Pipe & Flow
Left-to-right function chaining
Piping Values
Pass a value through a sequence of functions, executing left-to-right. Each function receives the output of the previous one. Unlike compose, pipe executes immediately and returns the final value.
from better_py.functions import pipe
result = pipe(5,
lambda x: x + 1, # 6
lambda x: x * 2 # 12
)The value 5 flows through each transformation. Use pipe for one-off transformations where you don't need to reuse the pipeline.
Creating Reusable Pipelines
Create a reusable pipeline from a sequence of functions. Returns a function that, when called, executes the pipeline on the input.
from better_py.functions import flow
process = flow(
lambda x: x + 1,
lambda x: x * 2
)
process(5) # 12
process(10) # 22Like pipe but returns a function instead of executing immediately. Use flow when you need to apply the same transformation to multiple values.
Making Functions Pipeable
Mark a function as usable in pipe operations. The pipeable decorator adds a marker that indicates the function is designed to work with pipes.
from better_py.functions import pipe, pipeable
@pipeable
def add_one(x):
return x + 1
@pipeable
def double(x):
return x * 2
pipe(5, add_one, double) # 12The decorator makes your intent clear and enables tooling to recognize pipeable functions.
Collection Pipeline
Builder interface for collection operations.
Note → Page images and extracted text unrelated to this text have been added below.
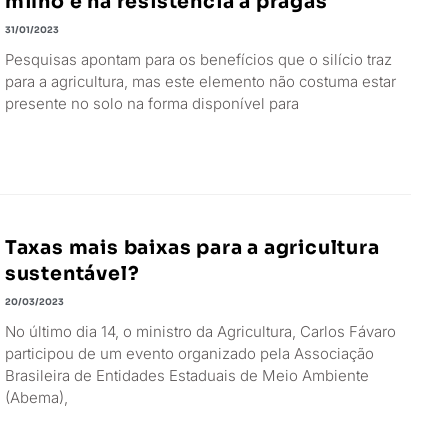
milho e na resistência a pragas
31/01/2023
Pesquisas apontam para os benefícios que o silício traz
para a agricultura, mas este elemento não costuma estar
presente no solo na forma disponível para
Taxas mais baixas para a agricultura
sustentável?
20/03/2023
No último dia 14, o ministro da Agricultura, Carlos Fávaro
participou de um evento organizado pela Associação
Brasileira de Entidades Estaduais de Meio Ambiente
(Abema),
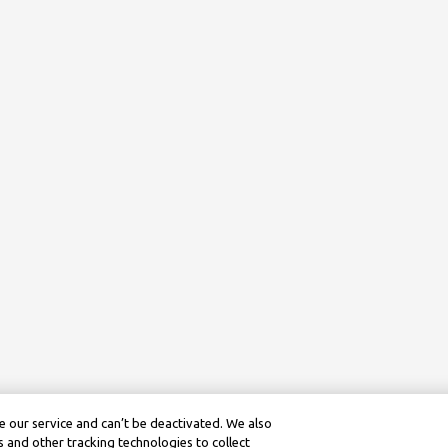
 our service and can’t be deactivated. We also
 and other tracking technologies to collect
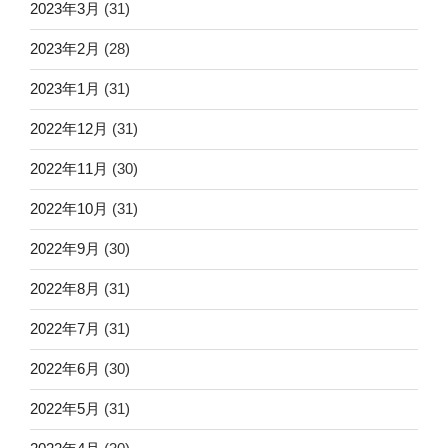
2023年3月
(31)
2023年2月
(28)
2023年1月
(31)
2022年12月
(31)
2022年11月
(30)
2022年10月
(31)
2022年9月
(30)
2022年8月
(31)
2022年7月
(31)
2022年6月
(30)
2022年5月
(31)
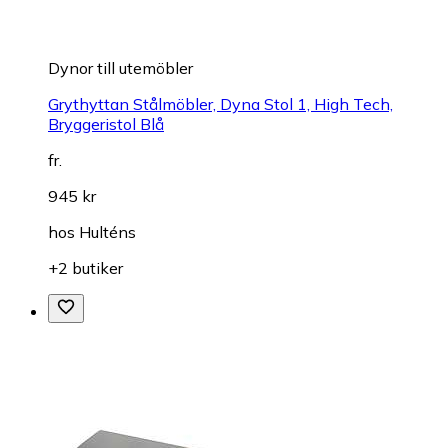
Dynor till utemöbler
Grythyttan Stålmöbler, Dyna Stol 1, High Tech,
Bryggeristol Blå
fr.
945 kr
hos
Hulténs
+2 butiker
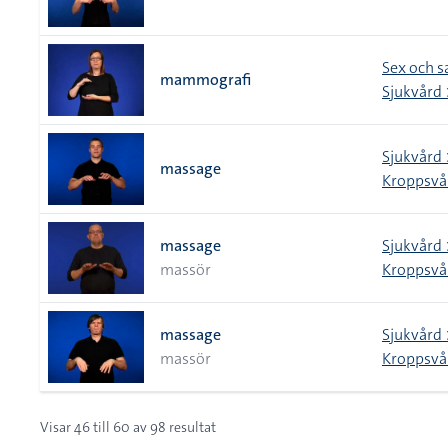
Sex och 
mammografi
Sjukvård 
Sjukvård 
massage
Kroppsvå
massage
Sjukvård 
massör
Kroppsvå
massage
Sjukvård 
massör
Kroppsvå
Visar
46
till
60
av
98
resultat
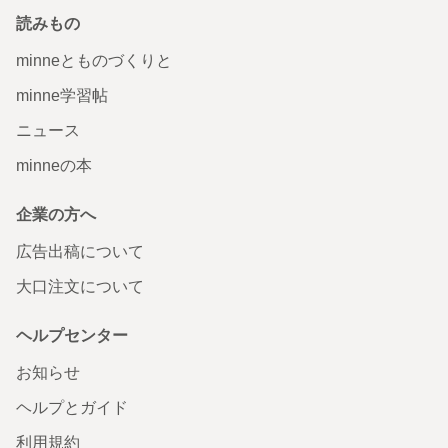
読みもの
minneとものづくりと
minne学習帖
ニュース
minneの本
企業の方へ
広告出稿について
大口注文について
ヘルプセンター
お知らせ
ヘルプとガイド
利用規約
Chain methods like map, filter, and reduce before executing on a collection.
from better_py.functions import Pipeline
result = (Pipeline()
.map(lambda x: x * 2)
.filter(lambda x: x > 0)
.execute([1, -2, 3])) # [2, 6]Each method returns the Pipeline object for chaining. Call execute() with your collection to run the pipeline.
The Pipeline also supports the pipe operator (|) syntax:
from better_py.functions import Pipeline
pipeline = Pipeline().map(lambda x: x * 2)
result = pipeline | (lambda x: [i for i in x if i > 0])
# Execute with: result.execute([1, -2, 3])Example: Data Processing
Here's a realistic data processing pipeline:
from better_py.functions import pipe
def parse(text):
return int(text)
def validate(n):
return n if n > 0 else None
def format(n):
return f"Value: {n}"
result = pipe("42", parse, validate, format)The input is parsed, validated, then formatted. Each step is isolated and testable.
Reference
| Function | Purpose | Returns |
|---|---|---|
pipe | One-off transformation | Value |
flow | Reusable pipeline | Function |
pipeable | Mark function as pipeable | Decorator |
Pipeline | Collection operations | Builder |
Use pipe for single transformations, flow for reusable transformations, pipeable to mark functions designed for piping, and Pipeline for working with collections.